EXTRACT PROVIDED:

.....

Connect

TigerBeetle CDC Patterns

The tigerbeetle_cdc input streams financial ledger events from a TigerBeetle cluster in real time. Use these patterns to filter, transform, and route transfer events to Redpanda, S3, and other destinations.

Use this cookbook to:

Apply reusable patterns for capturing TigerBeetle CDC events
Adapt integration patterns to route financial ledger events to Redpanda and S3
Identify patterns for filtering and transforming financial transfer events

The tigerbeetle_cdc input is in beta. The API is subject to change.

Prerequisites

Before using these patterns, configure the following.

Cgo-enabled binary

The tigerbeetle_cdc input requires a cgo-enabled build of Redpanda Connect. The rpk CLI and the standard Docker image do not include the tigerbeetle_cdc input. To get a cgo-enabled binary:

Download a prebuilt cgo-enabled binary, or
Build Redpanda Connect from source with cgo enabled.

TigerBeetle cluster

The tigerbeetle_cdc input requires a TigerBeetle cluster running version 0.16.57 or later. The Redpanda Connect TigerBeetle client version must not be newer than the cluster version.

For a local cluster, see the TigerBeetle documentation.

Progress cache

The tigerbeetle_cdc input requires a cache to store the last acknowledged event timestamp between restarts. The examples in this cookbook use a Redis cache:

export REDIS_URL=redis://localhost:6379

For production use, any persistent cache supported by Redpanda Connect works, such as aws_dynamodb or sql.

Environment variables

The examples in this cookbook use environment variables for configuration:

export TB_CLUSTER_ID="1" (1)
export TB_REPLICA_1="192.168.1.10:3000" (2)
export TB_REPLICA_2="192.168.1.11:3000"
export TB_REPLICA_3="192.168.1.12:3000"
export REDIS_URL=redis://localhost:6379 (3)
export REDPANDA_BROKERS=localhost:9092 (4)
export S3_BUCKET=cdc-archive (5)

1	The unique 128-bit TigerBeetle cluster ID. Small integers are valid (for example, `1` represents the 128-bit value `1`).
2	The addresses of each replica in `host:port` format. A standard cluster has three replicas.
3	The Redis URL for progress tracking.
4	The Redpanda broker addresses (for Redpanda output examples).
5	The Amazon S3 bucket name (for S3 output examples).

Capture CDC events

The simplest pattern captures all events from a TigerBeetle cluster and outputs them with metadata:

input:
  tigerbeetle_cdc:
    cluster_id: ${TB_CLUSTER_ID}
    addresses:
      - ${TB_REPLICA_1}
      - ${TB_REPLICA_2}
      - ${TB_REPLICA_3}
    progress_cache: redis_cache

pipeline:
  processors:
    - mapping: |
        root.event_type = meta("event_type")
        root.ledger = meta("ledger")
        root.transfer_code = meta("transfer_code")
        root.timestamp_ms = meta("timestamp_ms")

.....

EXTRACTED ENTRIES:
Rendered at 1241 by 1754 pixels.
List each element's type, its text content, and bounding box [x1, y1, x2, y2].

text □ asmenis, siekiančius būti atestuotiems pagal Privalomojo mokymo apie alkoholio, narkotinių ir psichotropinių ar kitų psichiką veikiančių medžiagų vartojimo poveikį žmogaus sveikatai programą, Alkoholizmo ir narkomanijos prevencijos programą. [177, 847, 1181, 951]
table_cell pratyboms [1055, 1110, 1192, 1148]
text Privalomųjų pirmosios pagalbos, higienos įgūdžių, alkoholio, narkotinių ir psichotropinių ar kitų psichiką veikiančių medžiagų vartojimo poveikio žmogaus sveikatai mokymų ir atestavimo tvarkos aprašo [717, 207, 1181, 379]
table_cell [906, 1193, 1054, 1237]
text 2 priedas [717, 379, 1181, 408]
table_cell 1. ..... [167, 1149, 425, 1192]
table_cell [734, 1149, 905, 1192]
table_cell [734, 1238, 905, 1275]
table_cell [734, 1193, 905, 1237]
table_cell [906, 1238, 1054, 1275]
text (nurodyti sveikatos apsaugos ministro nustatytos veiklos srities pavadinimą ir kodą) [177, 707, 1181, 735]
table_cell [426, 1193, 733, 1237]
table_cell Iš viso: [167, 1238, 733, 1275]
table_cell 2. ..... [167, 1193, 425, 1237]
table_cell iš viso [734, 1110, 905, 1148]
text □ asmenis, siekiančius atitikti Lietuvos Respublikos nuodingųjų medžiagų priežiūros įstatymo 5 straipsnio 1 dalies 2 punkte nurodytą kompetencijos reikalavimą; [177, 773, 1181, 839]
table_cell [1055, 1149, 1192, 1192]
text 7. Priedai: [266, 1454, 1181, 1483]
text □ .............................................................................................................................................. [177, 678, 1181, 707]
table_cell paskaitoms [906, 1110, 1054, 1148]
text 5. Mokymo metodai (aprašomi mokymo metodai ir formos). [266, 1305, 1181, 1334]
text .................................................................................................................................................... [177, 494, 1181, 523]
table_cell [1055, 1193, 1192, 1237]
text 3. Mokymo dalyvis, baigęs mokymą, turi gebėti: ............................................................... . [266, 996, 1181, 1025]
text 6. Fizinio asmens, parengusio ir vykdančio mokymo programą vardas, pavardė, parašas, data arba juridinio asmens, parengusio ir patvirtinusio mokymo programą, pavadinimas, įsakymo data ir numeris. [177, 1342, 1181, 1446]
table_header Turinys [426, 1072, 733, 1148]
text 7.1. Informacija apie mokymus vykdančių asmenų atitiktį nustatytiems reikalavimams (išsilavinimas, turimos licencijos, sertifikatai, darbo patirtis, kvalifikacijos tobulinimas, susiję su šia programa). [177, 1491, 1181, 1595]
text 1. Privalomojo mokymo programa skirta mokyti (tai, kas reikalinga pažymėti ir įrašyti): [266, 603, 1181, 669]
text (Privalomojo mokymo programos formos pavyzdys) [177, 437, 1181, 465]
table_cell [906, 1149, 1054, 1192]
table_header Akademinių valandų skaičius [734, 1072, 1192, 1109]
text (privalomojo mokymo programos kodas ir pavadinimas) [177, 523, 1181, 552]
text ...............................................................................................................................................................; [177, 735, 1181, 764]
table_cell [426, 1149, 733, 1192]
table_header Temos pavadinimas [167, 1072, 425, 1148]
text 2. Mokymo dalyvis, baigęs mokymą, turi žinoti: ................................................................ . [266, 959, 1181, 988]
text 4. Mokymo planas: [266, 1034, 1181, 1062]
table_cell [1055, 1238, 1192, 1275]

.....

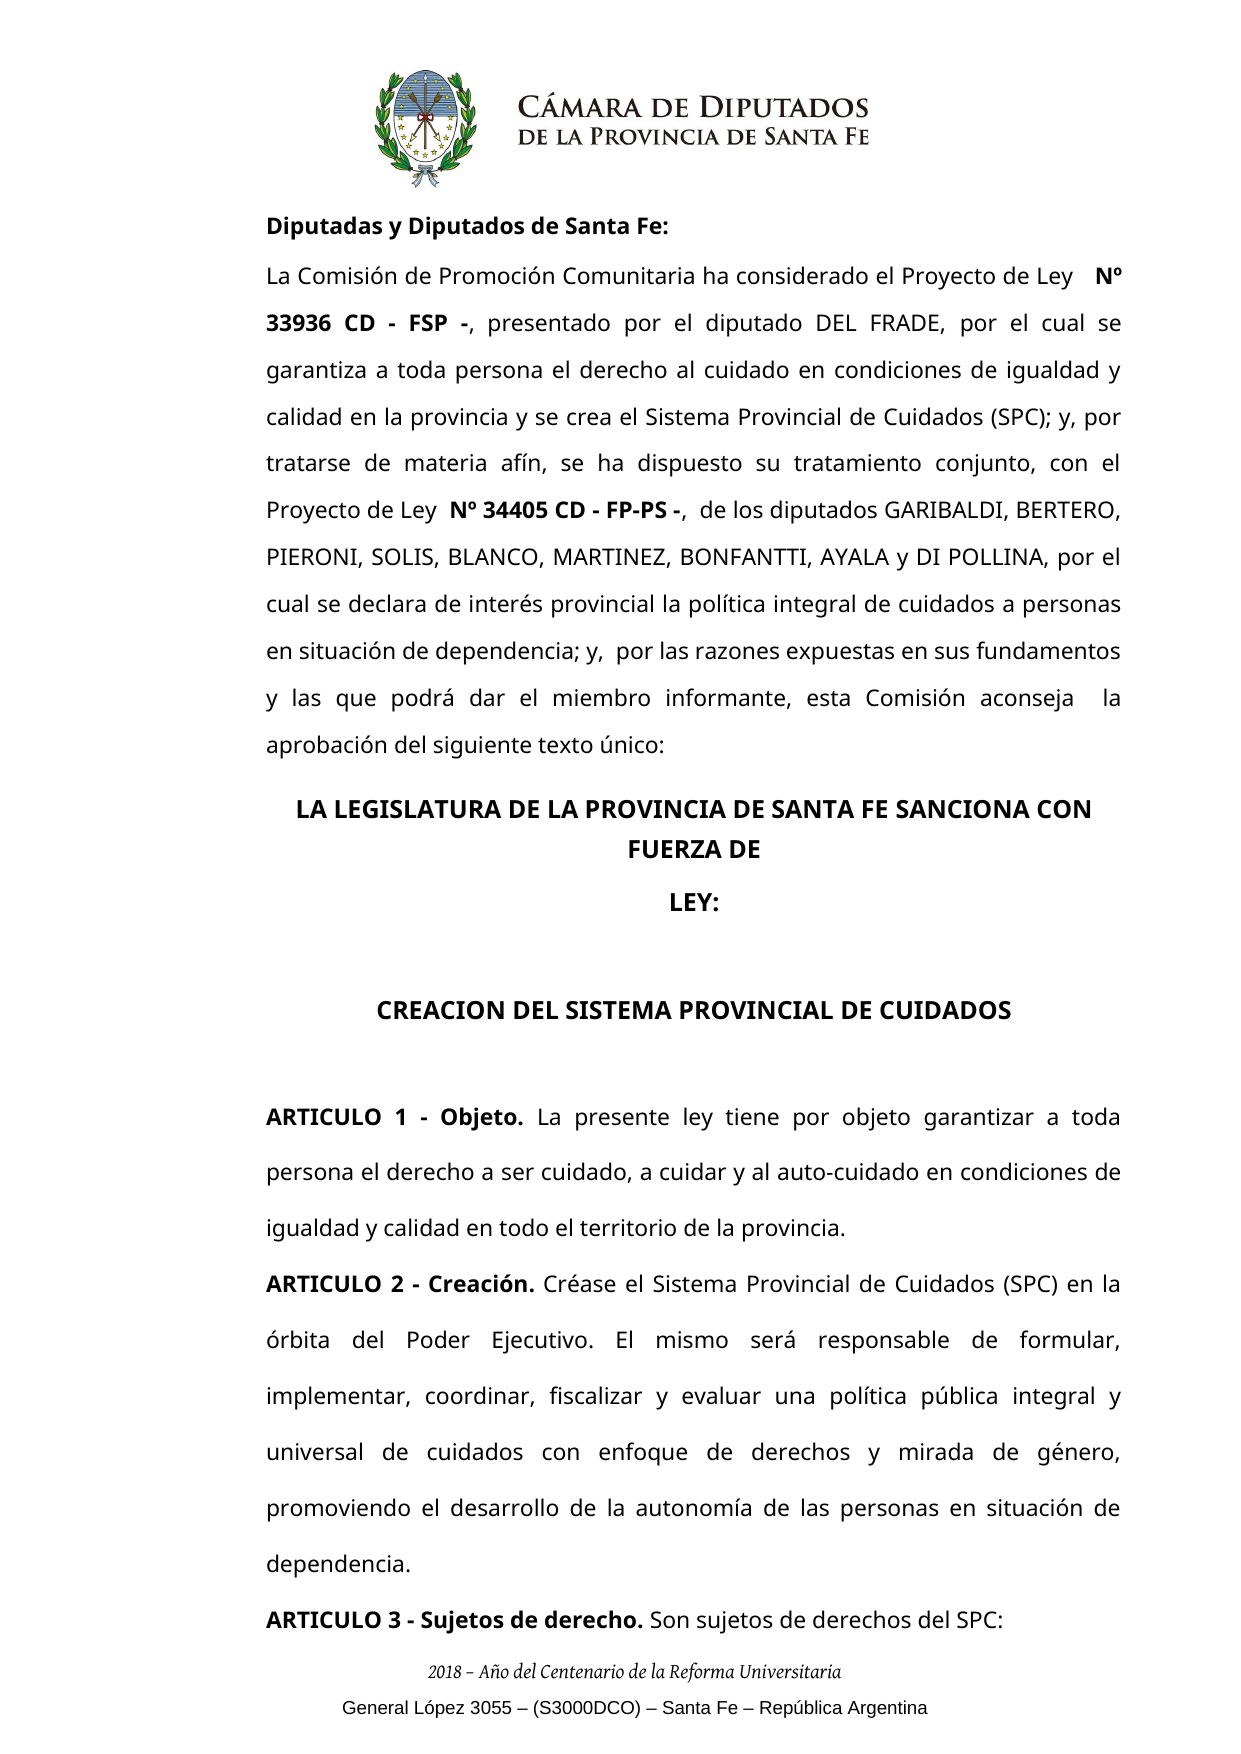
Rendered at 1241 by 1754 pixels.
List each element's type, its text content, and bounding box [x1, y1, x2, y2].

.....

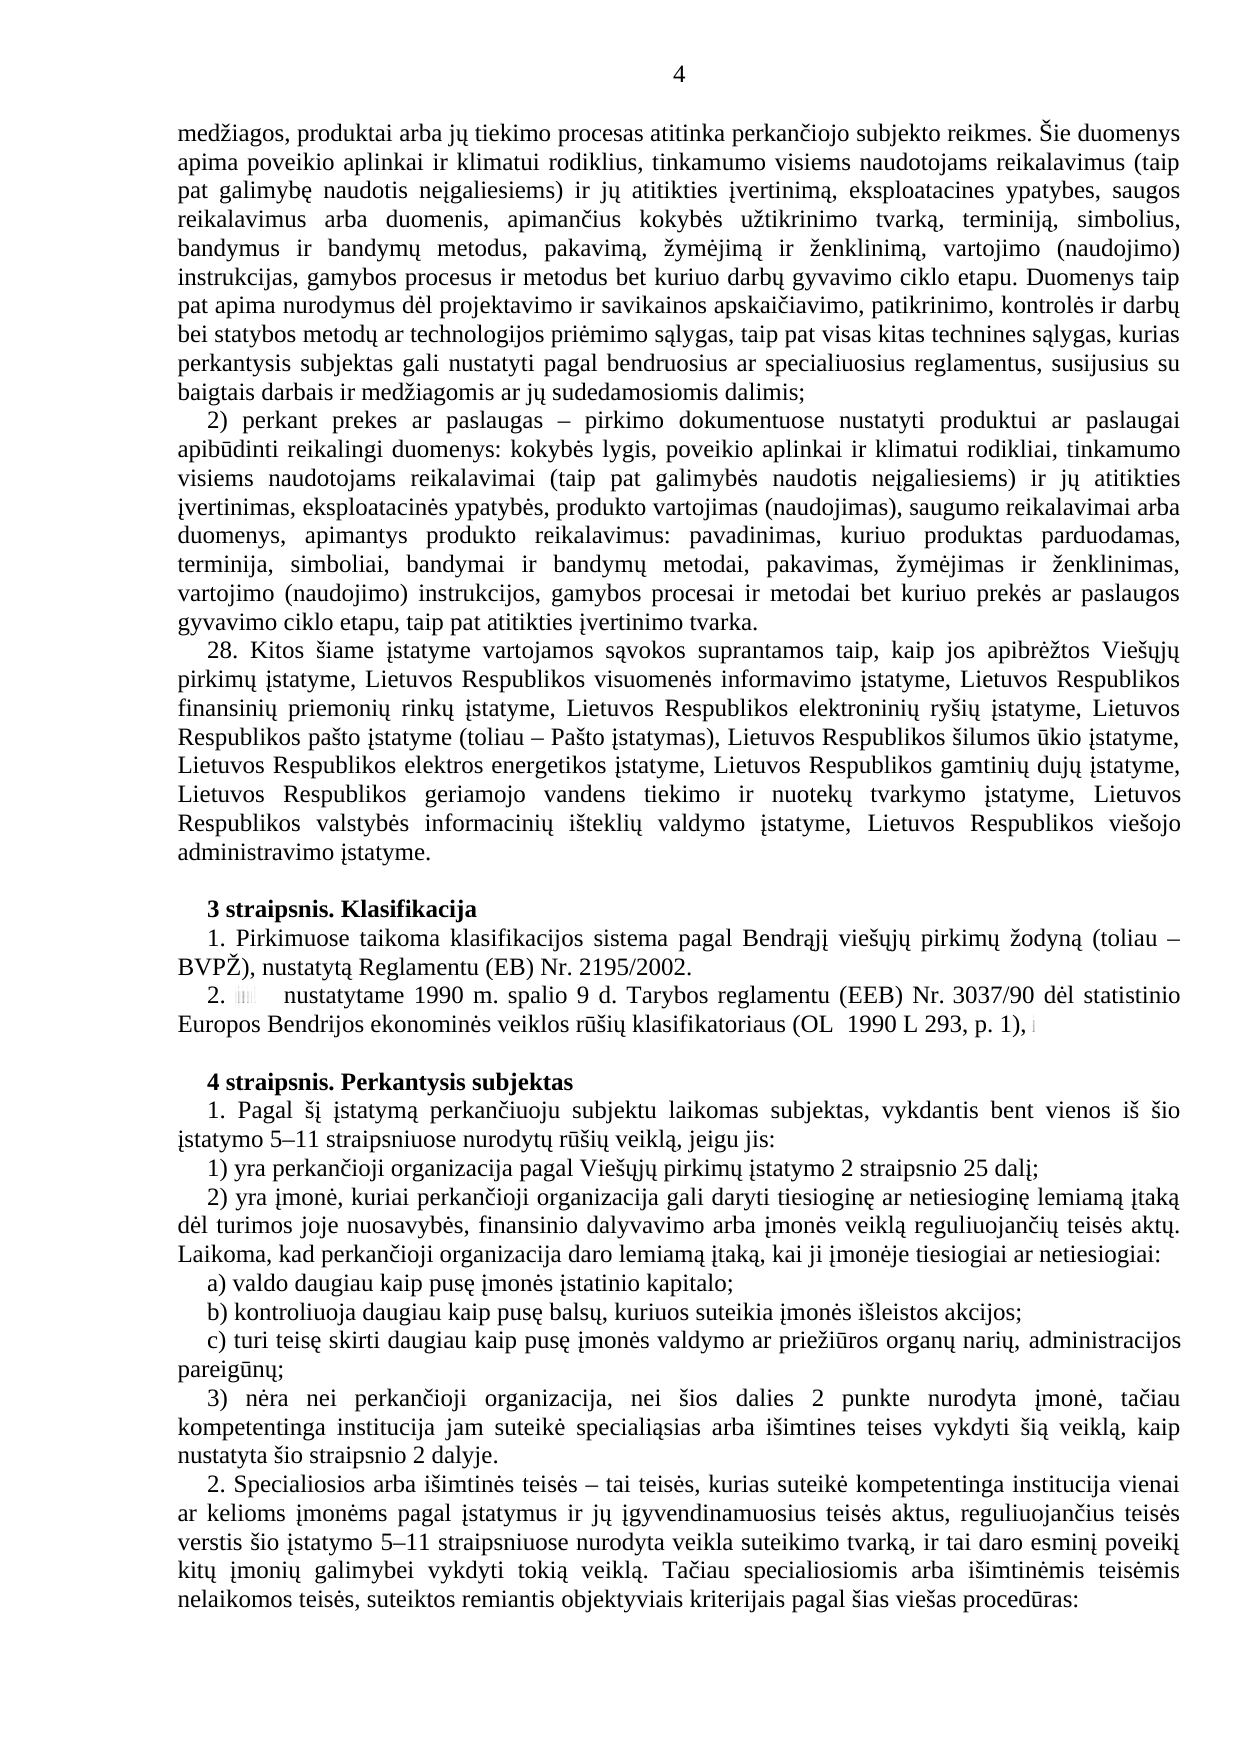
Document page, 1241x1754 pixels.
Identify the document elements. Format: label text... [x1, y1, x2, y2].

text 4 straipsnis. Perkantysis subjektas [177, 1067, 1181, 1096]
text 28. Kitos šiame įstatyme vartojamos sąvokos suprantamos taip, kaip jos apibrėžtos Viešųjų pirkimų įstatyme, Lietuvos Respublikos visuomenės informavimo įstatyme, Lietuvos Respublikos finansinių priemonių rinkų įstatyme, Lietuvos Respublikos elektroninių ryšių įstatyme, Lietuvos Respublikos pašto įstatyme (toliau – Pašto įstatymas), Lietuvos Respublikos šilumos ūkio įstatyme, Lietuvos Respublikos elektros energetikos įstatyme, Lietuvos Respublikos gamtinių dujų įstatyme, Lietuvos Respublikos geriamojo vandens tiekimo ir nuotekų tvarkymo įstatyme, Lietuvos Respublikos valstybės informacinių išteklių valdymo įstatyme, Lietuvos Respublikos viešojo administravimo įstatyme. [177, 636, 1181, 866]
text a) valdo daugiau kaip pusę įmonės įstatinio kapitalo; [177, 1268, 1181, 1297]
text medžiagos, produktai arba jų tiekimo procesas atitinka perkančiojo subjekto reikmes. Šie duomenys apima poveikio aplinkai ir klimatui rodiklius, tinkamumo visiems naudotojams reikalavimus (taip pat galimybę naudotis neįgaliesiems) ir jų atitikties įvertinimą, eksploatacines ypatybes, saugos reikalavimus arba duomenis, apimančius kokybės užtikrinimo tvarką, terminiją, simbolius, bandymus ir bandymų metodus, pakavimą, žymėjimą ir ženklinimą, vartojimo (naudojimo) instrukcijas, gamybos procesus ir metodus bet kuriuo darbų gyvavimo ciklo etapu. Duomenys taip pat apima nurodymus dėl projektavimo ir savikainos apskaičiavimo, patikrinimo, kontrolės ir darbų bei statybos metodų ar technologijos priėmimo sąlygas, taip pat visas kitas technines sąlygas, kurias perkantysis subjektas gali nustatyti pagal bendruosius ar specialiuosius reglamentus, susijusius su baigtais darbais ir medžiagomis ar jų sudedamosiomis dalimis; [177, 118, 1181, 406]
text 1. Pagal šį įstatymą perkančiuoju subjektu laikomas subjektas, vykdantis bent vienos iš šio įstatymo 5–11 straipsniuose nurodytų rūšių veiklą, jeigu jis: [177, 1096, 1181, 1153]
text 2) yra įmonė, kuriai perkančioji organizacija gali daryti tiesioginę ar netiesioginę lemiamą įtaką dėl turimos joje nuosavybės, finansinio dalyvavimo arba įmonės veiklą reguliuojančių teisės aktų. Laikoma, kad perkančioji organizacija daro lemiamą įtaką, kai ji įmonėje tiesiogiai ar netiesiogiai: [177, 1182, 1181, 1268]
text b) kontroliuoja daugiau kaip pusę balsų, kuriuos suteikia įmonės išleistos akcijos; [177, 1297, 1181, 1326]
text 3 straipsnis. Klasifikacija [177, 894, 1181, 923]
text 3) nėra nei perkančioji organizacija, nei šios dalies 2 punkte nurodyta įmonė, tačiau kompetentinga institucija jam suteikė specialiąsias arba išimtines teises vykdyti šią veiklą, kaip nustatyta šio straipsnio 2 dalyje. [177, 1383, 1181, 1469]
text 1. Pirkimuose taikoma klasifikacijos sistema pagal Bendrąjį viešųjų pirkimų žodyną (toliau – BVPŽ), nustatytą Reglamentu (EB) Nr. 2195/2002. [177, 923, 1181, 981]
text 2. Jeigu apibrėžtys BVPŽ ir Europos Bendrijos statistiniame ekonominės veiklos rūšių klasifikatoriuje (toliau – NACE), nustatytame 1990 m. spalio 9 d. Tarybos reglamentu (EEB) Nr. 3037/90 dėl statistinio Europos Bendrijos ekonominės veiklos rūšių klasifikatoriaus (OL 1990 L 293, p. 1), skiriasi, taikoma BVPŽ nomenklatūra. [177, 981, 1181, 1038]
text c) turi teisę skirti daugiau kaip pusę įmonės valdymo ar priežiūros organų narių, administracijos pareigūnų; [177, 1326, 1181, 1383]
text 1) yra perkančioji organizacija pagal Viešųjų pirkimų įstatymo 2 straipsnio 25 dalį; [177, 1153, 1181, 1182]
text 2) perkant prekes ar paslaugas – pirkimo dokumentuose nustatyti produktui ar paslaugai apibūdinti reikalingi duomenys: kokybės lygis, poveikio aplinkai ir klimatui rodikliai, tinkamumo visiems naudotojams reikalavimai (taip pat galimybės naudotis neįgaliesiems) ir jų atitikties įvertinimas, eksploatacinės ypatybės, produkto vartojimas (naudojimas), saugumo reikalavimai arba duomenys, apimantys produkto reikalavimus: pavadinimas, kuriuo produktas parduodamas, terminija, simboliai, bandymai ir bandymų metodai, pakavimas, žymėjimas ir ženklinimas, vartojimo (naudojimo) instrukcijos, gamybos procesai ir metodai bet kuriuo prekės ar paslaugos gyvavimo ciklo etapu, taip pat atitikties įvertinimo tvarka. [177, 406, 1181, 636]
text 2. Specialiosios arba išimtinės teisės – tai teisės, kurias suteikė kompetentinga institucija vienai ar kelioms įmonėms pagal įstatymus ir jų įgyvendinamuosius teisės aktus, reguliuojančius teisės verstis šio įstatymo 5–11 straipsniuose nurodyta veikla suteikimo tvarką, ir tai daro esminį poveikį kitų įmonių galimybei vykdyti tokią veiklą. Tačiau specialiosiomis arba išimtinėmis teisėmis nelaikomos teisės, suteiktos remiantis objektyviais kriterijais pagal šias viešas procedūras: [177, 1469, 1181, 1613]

.....

PROBLEM DETAILS: Continue the TigerBeetle CDC patterns page from its final line onward.

THE REPLY:
        root.transfer = this.transfer
        root.debit_account = this.debit_account
        root.credit_account = this.credit_account

output:
  stdout:
    codec: lines

cache_resources:
  - label: redis_cache
    redis:
      url: ${REDIS_URL}

For details on the event structure and available metadata fields, see the metadata section in the connector reference.

Each event contains a full snapshot of the transfer and both the debit and credit accounts at the time of the event.

Filter CDC events

Filter events to process only settled transfers (single_phase for immediate and two_phase_posted for completed two-phase) using the event_type metadata field:

input:
  tigerbeetle_cdc:
    cluster_id: ${TB_CLUSTER_ID}
    addresses:
      - ${TB_REPLICA_1}
      - ${TB_REPLICA_2}
      - ${TB_REPLICA_3}
    progress_cache: redis_cache

pipeline:
  processors:
    - mapping: |
        root = if meta("event_type") != "single_phase" && meta("event_type") != "two_phase_posted" {
          deleted()
        }
    - mapping: |
        root.event_type = meta("event_type")
        root.ledger = meta("ledger")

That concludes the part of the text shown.